Communities around Sea-Tac Airport exposed to a unique mix of air pollution associated with aircraft – more ultra-fine particles are produced by aircraft than road traffic
Seattle-Tacoma Airport, USA had about 438,000 flights in 2018. Communities under flight paths and downwind of the airport are exposed to air pollution from the aircraft. Now research from the University of Washington shows that this includes a type of ultra-fine particle pollution, less than 0.1 micron in diameter, distinctly associated with aircraft. A 2-year study “MOV-UP”) looked at air pollution within 10 miles of the airport, and collected air samples at numerous locations between 2018 and 2019. The researchers developed a new method to distinguish between ultra-fine particle pollution from jet traffic and pollution from other sources such as road vehicles, in the particle size and mixture of particles emitted. They found that communities under the flight paths near the airport are exposed to higher proportions of smaller-sized, ‘ultra-ultrafine’ pollution particles, between 0.01 to 0.02 microns in diameter, and over a larger area compared to pollution particles associated with roads. The tiny particles get deep into the lungs, and can penetrate tissues around the body, potentially causing illness, including cancers. Knowing the different signature of ultra-fine particles from aviation will enable local authorities to detect the pollution from aircraft themselves.
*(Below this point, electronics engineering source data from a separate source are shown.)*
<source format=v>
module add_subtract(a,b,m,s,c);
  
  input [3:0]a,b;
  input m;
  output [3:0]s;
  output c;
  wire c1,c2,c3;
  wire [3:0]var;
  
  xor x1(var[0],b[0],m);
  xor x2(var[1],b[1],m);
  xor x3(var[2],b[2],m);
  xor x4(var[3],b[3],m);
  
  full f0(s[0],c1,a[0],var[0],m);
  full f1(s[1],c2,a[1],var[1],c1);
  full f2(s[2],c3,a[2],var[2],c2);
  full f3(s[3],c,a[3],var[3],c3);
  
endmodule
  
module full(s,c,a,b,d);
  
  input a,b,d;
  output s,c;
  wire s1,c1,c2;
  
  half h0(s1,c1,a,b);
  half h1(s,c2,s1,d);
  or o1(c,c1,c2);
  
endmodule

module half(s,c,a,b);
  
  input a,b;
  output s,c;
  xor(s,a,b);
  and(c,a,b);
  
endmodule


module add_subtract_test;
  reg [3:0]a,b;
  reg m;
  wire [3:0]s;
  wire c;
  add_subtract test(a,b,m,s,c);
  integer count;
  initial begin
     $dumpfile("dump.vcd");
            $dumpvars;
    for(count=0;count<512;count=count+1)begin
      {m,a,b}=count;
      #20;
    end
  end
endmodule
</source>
Air pollution nanoparticles (from road vehicles and aircraft) now linked to higher risk of brain cancer
New research has now linked air pollution nanoparticles to brain cancer. The ultra-fine particles (UFPs) are produced by fuel burning, particularly in diesel vehicles, and higher exposures significantly increase people’s chances of getting the cancer. Previous work has shown that nanoparticles can get into the brain and that they can carry carcinogenic chemicals. Aircraft also produce nanoparticles that spread downwind of airports, and are also emitted into the atmosphere during flight – especially take-off and landing. Higher levels of the air pollution are related to slightly higher rates of brain cancer. The numbers per 100,000 are not huge, but add up when large populations are exposed to road traffic etc. Brain cancers are hard to treat and often fatal. As nanoparticles are so tiny, they can get into almost every organ. Air pollution has also been linked to other effects on the brain, including reductions in intelligence, more dementia and mental health problems in both adults and children. The WHO says air pollution is a “silent public health emergency”. Airport expansion does not help – due to road transport, plus the planes themselves, and airport vehicles.
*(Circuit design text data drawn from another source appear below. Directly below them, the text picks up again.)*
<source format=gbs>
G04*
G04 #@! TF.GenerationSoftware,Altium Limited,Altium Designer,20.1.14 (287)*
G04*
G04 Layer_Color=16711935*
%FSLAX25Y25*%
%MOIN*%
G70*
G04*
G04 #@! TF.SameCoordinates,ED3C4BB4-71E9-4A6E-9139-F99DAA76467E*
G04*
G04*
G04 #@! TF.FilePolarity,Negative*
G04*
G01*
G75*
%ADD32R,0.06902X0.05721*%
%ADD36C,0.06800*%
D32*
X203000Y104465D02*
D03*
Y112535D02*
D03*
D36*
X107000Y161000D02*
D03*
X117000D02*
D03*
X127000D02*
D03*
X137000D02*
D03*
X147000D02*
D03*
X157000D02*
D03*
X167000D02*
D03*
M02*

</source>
Research shows ultrafine particles from aircraft in the vicinity of Schiphol Airport negatively affect health
A thorough study of 191 primary school children who live near Schiphol Airport, in the Netherlands, shows that high concentrations of ultra-fine particles from aircraft can affect health seriously. The research showed that when the wind blows in the ‘wrong’ direction children with respiratory complaints suffer more and use more medication. Complaints include shortness of breath and wheezing. These are the conclusions of new research by the National Institute for Public Health and the Environment (RIVM), in collaboration with Utrecht University and the Academic Medical Centre (AMC). There were 3 sub-studies: a study of 191 primary school children in residential areas near Schiphol, a study of 21 healthy adults immediately adjacent to Schiphol, and a laboratory study with lung cells. Such extensive research on ultrafine particles and health has never been carried out around airports before. The findings should alarm everybody responsible for the tremendous worldwide growth of aviation. There are no indications that the health effects of air traffic are different from those of road traffic. The study is part of a long-term study of the RIVM. In 2020 and 2021 they will research the effects of long-term exposure to ultra-fine particles from air traffic.